If you thought underground electronic fencing was just for pets, think again. Gerald Siroen, Ilderton, Ont., is in the midst of an experiment to see if it can be used for cattle.
The invisible type fence uses an underground wire that uses radio signals to activate shock collars worn by animals that are fenced in. Since cattle can be trained to stay inside a single strand of electrified fence wire, Siroen theorized that they should also be able to learn to respect a fence they can't see.
His goal was to fence cattle out of a creek that runs through his property to help prevent stream bank erosion.
When Siroen learned there might be grant money available for soil and water conservation projects through a group called the Upper Thames River Conservation Authority, he approached the group's water quality specialist, Craig Merkley.
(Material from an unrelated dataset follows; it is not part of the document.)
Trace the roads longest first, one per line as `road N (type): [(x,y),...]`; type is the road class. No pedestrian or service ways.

Merkley visited Siroen's farm and decided the underground fence idea had merit. The two contacted Richard Martin, who owns Hidden Fence, London, Ontario, and sells Pet Safe underground fencing. In no time at all the project was underway.
It took 6,000 ft. of cable to fence the area where Siroen wanted to discourage his 20 or so cows and their calves from going. They started with their regular cable, but because they needed so much more than usual, they had trouble with it breaking and had to start over with heavier cable, Siroen says.
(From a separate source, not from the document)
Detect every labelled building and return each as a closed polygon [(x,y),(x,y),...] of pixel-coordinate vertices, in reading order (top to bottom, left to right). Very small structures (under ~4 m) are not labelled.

The regular power supply for the buried fence cable wasn't able to supply an even flow of electricity all the way around, so they had to find a larger one.
With the fence hooked into the main household power supply, the possibility of a lightning strike became a concern and a lightning arrester had to be installed. The house is only about 60 ft. from the buried cable, so if there was a strike in the area, we figured the cable would carry it into the house, he says.
While the cable is buried and the hidden fence can be turned on, another problem was collars big enough to fit cattle. Pet Safe agreed to provide special collars.
The Pet Safe system works with three signals. The first is visual, which amounts to white plastic flags spaced at intervals around the perimeter in the fenced-in area. The second is audible. The collar emits a sound when the animal wearing it approaches buried cable. And finally there's a shock to drive home the fact that the fence is there.
All three of these will be used when the time comes for Siroen to train his cattle. While everyone involved sees promise in this fencing system, it's still not proven. Siroen is confident it will work and has already thought about expanding it to other areas. He's also given some thought to gates. I like the idea that we'll be able to enter the pasture anywhere we want with a tractor, but I have to be able to move the cows out as well. We'll have to develop a gate area where the cattle don't receive the audible and shock signals, so they'll be easy to move out of the pasture when need to, Siroen says. He expects to have the system fully functional by next spring.